Task set:
[1] Condense the paragraph in the forum thread on approximating human values that begins "The idea of a shared environment arises" into a single shorter sentence that keeps its main facts.
[2] Reproduce the forum thread on approximating human values verbatim between "The idea of" and "an upper bound).", inclusive.
[3] Carry the forum thread on approximating human values forward from its final line, writing the next reply.

Text section:
·····

The idea was to “approximate human values”—not to express them in precise detail: nobody cares much if Jim likes strawberry jam more than he likes raspberry jam.
The environment mostly drops out of the equation—because most of it is shared between the agents involved—and because of the phenomenon of Canalisation: http://en.wikipedia.org/wiki/Canalisation_%28genetics%29
Sure, but I take “approximation” to mean something like getting you within 10 or so bits of the true distribution, but the heuristic you gave still leaves you maybe 500 or so bits away, which is huge, and far more than you implied.
That would help you on message length if you had already stored one person’s values and were looking to store a second person’s. It does not for describing the first person’s value, or some aggregate measure of humans’ values.
10 bits!!! That’s not much of a message!
The idea of a shared environment arises because the proposed machine—in which the human-like values are to be implemented—is to live in the same world as the human. So, one does not need to specify all the details of the environment—since these are shared naturally between the agents in question.
10 bits short of the needed message, not a 10-bit message. I mean that e.g. an approximation gives 100 bits when full accuracy would be 110 bits (and 10 bits is an upper bound).
That still doesn’t answer my point; it just shows how once you have one agent, adding others is easy. It doesn’t show how getting the first, or the “general” agent is easy.
Re: “That still doesn’t answer my point; it just shows how once you have one agent, adding others is easy. It doesn’t show how getting the first, or the “general” agent is easy.”

·····

Given information:

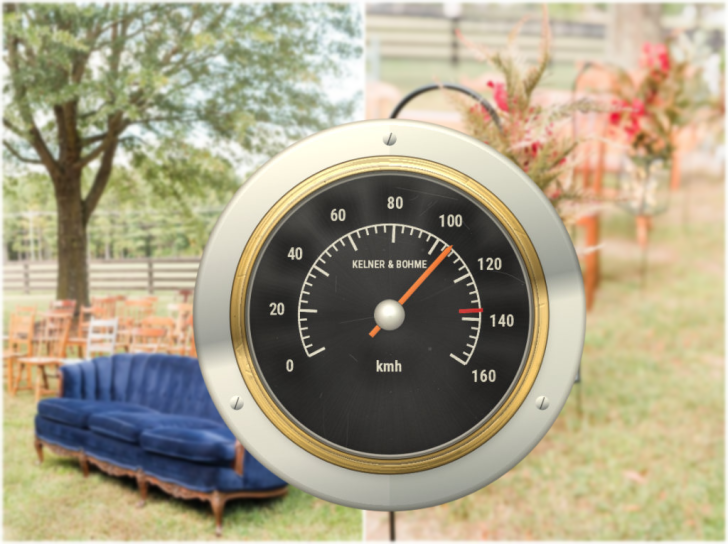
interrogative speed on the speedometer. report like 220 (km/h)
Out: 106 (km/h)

·····

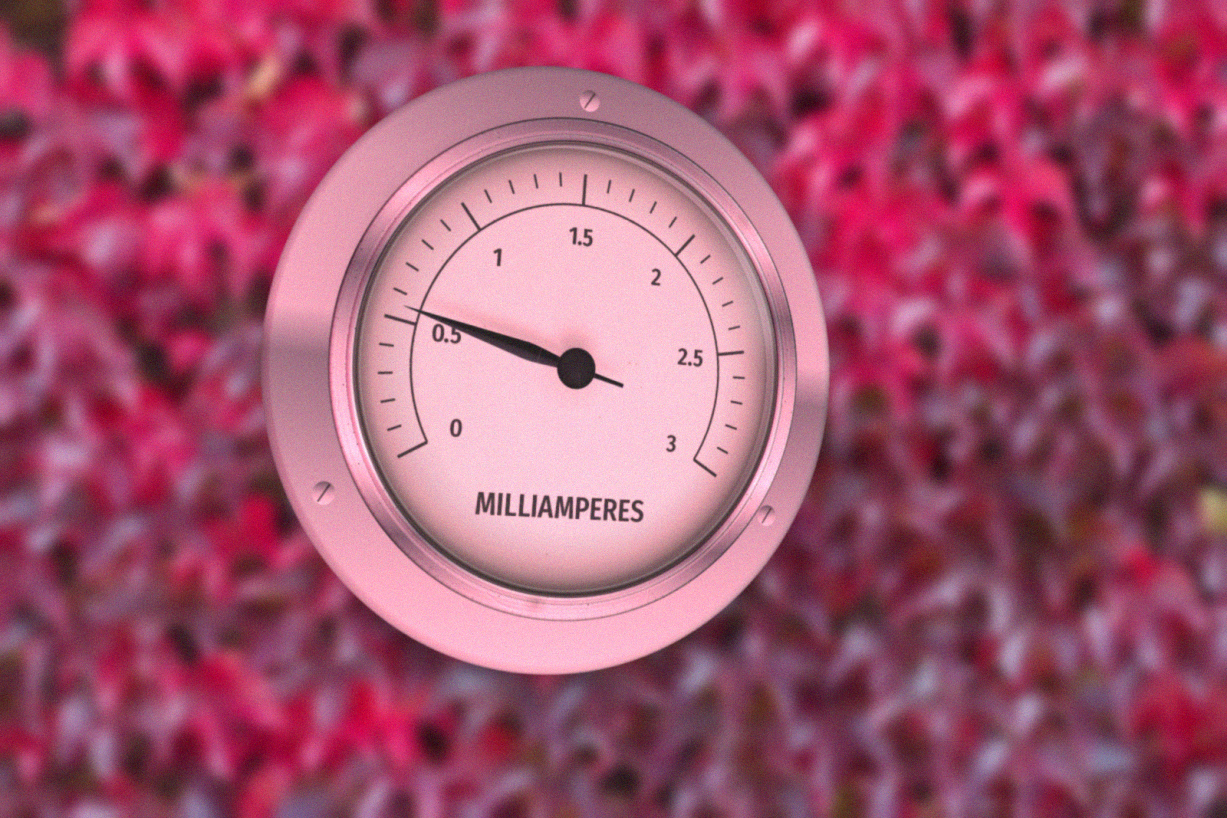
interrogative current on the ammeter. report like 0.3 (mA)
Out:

·····

Response list:
[1] Since the proposed machine with human-like values would live in the same world as the human, the two share the environment naturally, so its details need not be specified.

[2]
The idea of a shared environment arises because the proposed machine—in which the human-like values are to be implemented—is to live in the same world as the human. So, one does not need to specify all the details of the environment—since these are shared naturally between the agents in question.
10 bits short of the needed message, not a 10-bit message. I mean that e.g. an approximation gives 100 bits when full accuracy would be 110 bits (and 10 bits is an upper bound).

[3]
To specify the environment, choose the universe, galaxy, star, planet, lattiude, longitude and time. I am not pretending that information is simple, just that it is already there, if your project is building an intelligent agent.
Re: “10 bits short of the needed message”.
Yes, I got that the first time. I don’t think you are appreciating the difficulty of coding even relatively simple utility functions. A couple of ASCII characters is practically nothing!
ASCII characters aren’t a relevant metric here. Getting within 10 bits of the correct answer means that you’ve narrowed it down to 2^10 = 1024 distinct equiprobable possibilities [1], one of which is correct. Sounds like an approximation to me! (if a bit on the lower end of the accuracy expected out of one)
[1] or probability distribution with the same KL divergence from the true governing distribution
Or you can implement constant K-complexity learn-by-example algorithm and get all the rest from environment.
How about “Do as your creators do (generalize this as your creators generalize)”?